Vale asimismo advertir sobre medidas organizativas aplicadas para la venta de productos de primera necesidad que no podrían distribuirse con la regularidad que se intenta mantener en la canasta llamada básica, insuficiente, pero vital para la gran mayoría de la población. Que se haya creado todo un movimiento de Lucha contra Coleros no solo sabe a consigna, sino que remite a realidades penosas. Las solas siglas del nombre, L.C.C., recuerdan las de Lucha contra Bandidos.

La organización escogida en La Habana para paliar la escasez da lugar a hechos delictivos que la agravan todavía más. Como la ciudadanía en general, los profesionales de la prensa —hombres y mujeres— sufren las penurias del país y los estragos de una corrupción que incluye aberraciones como la venta de turnos capitalizada por delincuentes, que también medran con la reventa de productos a precios escalofriantes.

Esa realidad, a la que no puede ser ajena la vista pública, y menos las autoridades, genera junto con la inconformidad una resignación y otros males que se agravarán mucho más si los reclamos populares no se atienden. Tras meses o años ya de penurias arreciadas por la pandemia y por el reforzamiento del bloqueo, no parece que se tomen debidamente en cuenta propuestas que no merecen naufragar en trabas burocráticas.

Al menos en La Habana, que no es poco, se reclama una distribución paralela, pero normada por la libreta de abastecimiento y en las mismas bodegas a las que ella esté vinculada.

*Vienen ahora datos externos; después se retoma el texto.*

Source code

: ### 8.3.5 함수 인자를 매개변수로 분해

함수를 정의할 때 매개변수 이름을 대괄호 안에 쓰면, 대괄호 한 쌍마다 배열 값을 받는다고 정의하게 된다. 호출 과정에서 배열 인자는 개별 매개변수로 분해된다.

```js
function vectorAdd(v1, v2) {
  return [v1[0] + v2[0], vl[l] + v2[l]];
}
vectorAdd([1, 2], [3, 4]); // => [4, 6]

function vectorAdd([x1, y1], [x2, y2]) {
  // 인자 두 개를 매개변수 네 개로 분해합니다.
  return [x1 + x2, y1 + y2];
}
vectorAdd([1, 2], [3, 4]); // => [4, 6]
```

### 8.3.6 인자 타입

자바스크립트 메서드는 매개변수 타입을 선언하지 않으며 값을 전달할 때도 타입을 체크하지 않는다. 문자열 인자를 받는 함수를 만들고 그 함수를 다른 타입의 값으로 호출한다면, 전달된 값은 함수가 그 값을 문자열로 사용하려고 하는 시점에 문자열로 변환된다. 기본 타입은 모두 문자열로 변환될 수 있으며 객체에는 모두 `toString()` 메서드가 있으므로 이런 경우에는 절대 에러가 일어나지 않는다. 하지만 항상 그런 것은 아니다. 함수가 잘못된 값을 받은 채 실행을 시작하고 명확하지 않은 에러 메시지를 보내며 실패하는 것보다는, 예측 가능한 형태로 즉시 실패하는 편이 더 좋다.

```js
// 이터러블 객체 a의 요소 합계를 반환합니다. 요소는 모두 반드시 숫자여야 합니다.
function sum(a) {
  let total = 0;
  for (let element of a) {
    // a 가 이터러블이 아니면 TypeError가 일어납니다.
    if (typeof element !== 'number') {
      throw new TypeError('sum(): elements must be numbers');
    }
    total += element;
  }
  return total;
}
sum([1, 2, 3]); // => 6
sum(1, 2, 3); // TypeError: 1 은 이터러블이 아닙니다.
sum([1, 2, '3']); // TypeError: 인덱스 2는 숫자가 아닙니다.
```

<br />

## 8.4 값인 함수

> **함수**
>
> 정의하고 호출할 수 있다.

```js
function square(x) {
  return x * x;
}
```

Aunque las ventas se consumaran pocas veces en el año, las personas beneficiadas serían más que las que hoy, con los mecanismos establecidos, logran comprar, tras colas agobiantes aliadas de la covid-19, productos distribuidos en una red de mercados paralelos que generan mayores burocracia y corrupción, y menos control. Todo ello cuando no parece razonable vaticinarle poco futuro a la escasez que se sufre.

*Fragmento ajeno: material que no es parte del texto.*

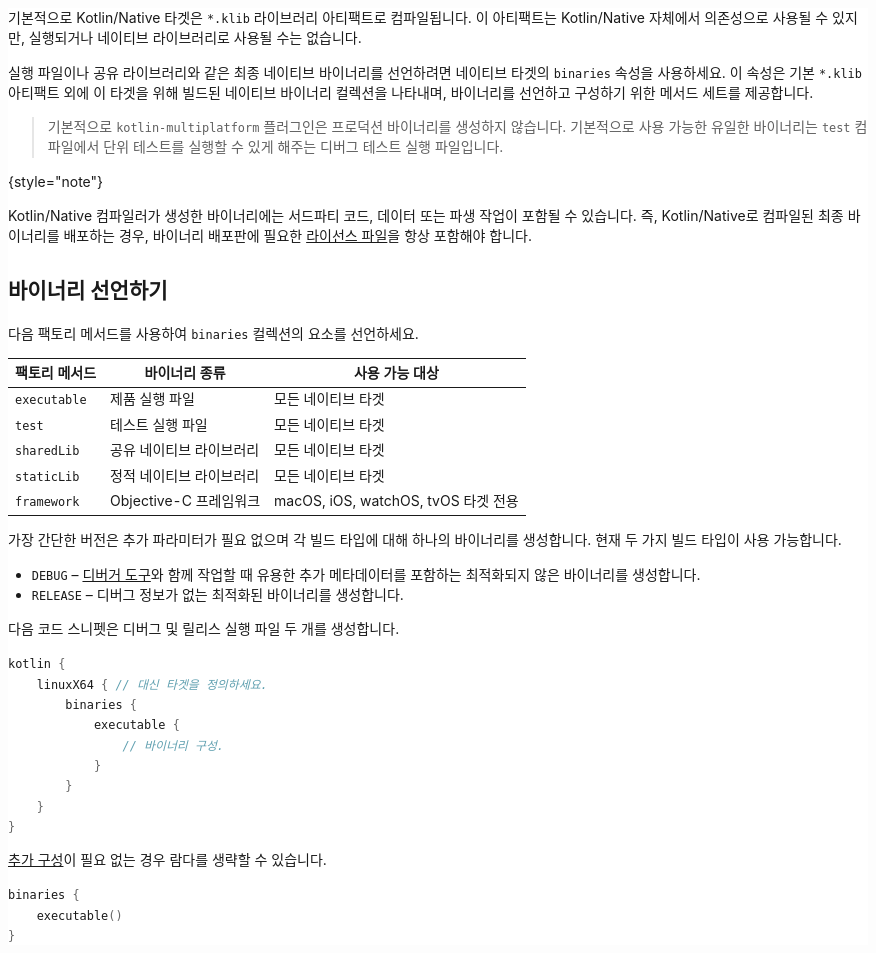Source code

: [//]: # (title: 최종 네이티브 바이너리 빌드)

기본적으로 Kotlin/Native 타겟은 `*.klib` 라이브러리 아티팩트로 컴파일됩니다. 이 아티팩트는 Kotlin/Native 자체에서 의존성으로 사용될 수 있지만, 실행되거나 네이티브 라이브러리로 사용될 수는 없습니다.

실행 파일이나 공유 라이브러리와 같은 최종 네이티브 바이너리를 선언하려면 네이티브 타겟의 `binaries` 속성을 사용하세요. 이 속성은 기본 `*.klib` 아티팩트 외에 이 타겟을 위해 빌드된 네이티브 바이너리 컬렉션을 나타내며, 바이너리를 선언하고 구성하기 위한 메서드 세트를 제공합니다.

> 기본적으로 `kotlin-multiplatform` 플러그인은 프로덕션 바이너리를 생성하지 않습니다. 기본적으로 사용 가능한 유일한 바이너리는 `test` 컴파일에서 단위 테스트를 실행할 수 있게 해주는 디버그 테스트 실행 파일입니다.
>
{style="note"}

Kotlin/Native 컴파일러가 생성한 바이너리에는 서드파티 코드, 데이터 또는 파생 작업이 포함될 수 있습니다. 즉, Kotlin/Native로 컴파일된 최종 바이너리를 배포하는 경우, 바이너리 배포판에 필요한 [라이선스 파일](https://kotlinlang.org/docs/native-binary-licenses.html)을 항상 포함해야 합니다.

## 바이너리 선언하기

다음 팩토리 메서드를 사용하여 `binaries` 컬렉션의 요소를 선언하세요.

| 팩토리 메서드 | 바이너리 종류         | 사용 가능 대상                             |
|----------------|-----------------------|--------------------------------------------|
| `executable`   | 제품 실행 파일        | 모든 네이티브 타겟                         |
| `test`         | 테스트 실행 파일      | 모든 네이티브 타겟                         |
| `sharedLib`    | 공유 네이티브 라이브러리 | 모든 네이티브 타겟                         |
| `staticLib`    | 정적 네이티브 라이브러리 | 모든 네이티브 타겟                         |
| `framework`    | Objective-C 프레임워크 | macOS, iOS, watchOS, tvOS 타겟 전용 |

가장 간단한 버전은 추가 파라미터가 필요 없으며 각 빌드 타입에 대해 하나의 바이너리를 생성합니다. 현재 두 가지 빌드 타입이 사용 가능합니다.

*   `DEBUG` – [디버거 도구](https://kotlinlang.org/docs/native-debugging.html)와 함께 작업할 때 유용한 추가 메타데이터를 포함하는 최적화되지 않은 바이너리를 생성합니다.
*   `RELEASE` – 디버그 정보가 없는 최적화된 바이너리를 생성합니다.

다음 코드 스니펫은 디버그 및 릴리스 실행 파일 두 개를 생성합니다.

```kotlin
kotlin {
    linuxX64 { // 대신 타겟을 정의하세요.
        binaries {
            executable {
                // 바이너리 구성.
            }
        }
    }
}
```

[추가 구성](multiplatform-dsl-reference.md#native-targets)이 필요 없는 경우 람다를 생략할 수 있습니다.

```kotlin
binaries {
    executable()
}
```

Contra deficiencias y errores urge que cada quien, y cada institución —contando los medios de prensa—, tengan su Moncada como opción revolucionaria, no como un lema. Sobre todo cuando ya no vale decirse, recordando a Marx, aquello de “menos mal que existen los que no tienen nada que perder”. Hoy todos podríamos perder mucho.

Están los que no querrán perder los provechos de la corrupción con la que hasta se enriquecen a expensas de las necesidades de la inmensa mayoría del pueblo. Pero también, o ante todo, está esa mayoría, que debe hacer todo lo necesario para no perder lo que le han aportado las conquistas de la Revolución y sus afanes socialistas.

No hace falta ser adivino para predecir que perder esos logros podría costar otras pérdidas cuya sola mención bastaría para ocuparse en impedir que ocurran. Incluirían la pérdida de la nación, amenazada por un imperio que no renuncia a castigarla por la osadía de haberlo desafiado con la defensa de su soberanía y de su proyecto de justicia social, y que —aunque siga quedándose con las ganas— en las actuales circunstancias podría calcular que el bloqueo nunca había estado más cerca de lograr su meta.

Asuma y honre cada patriota su Moncada, su lugar en la brega revolucionaria. Los peligros no serán mayores que los enfrentados por la hornada heroica del 26 de julio de 1953; pero las consecuencias de incumplir la misión podrían ser más terribles.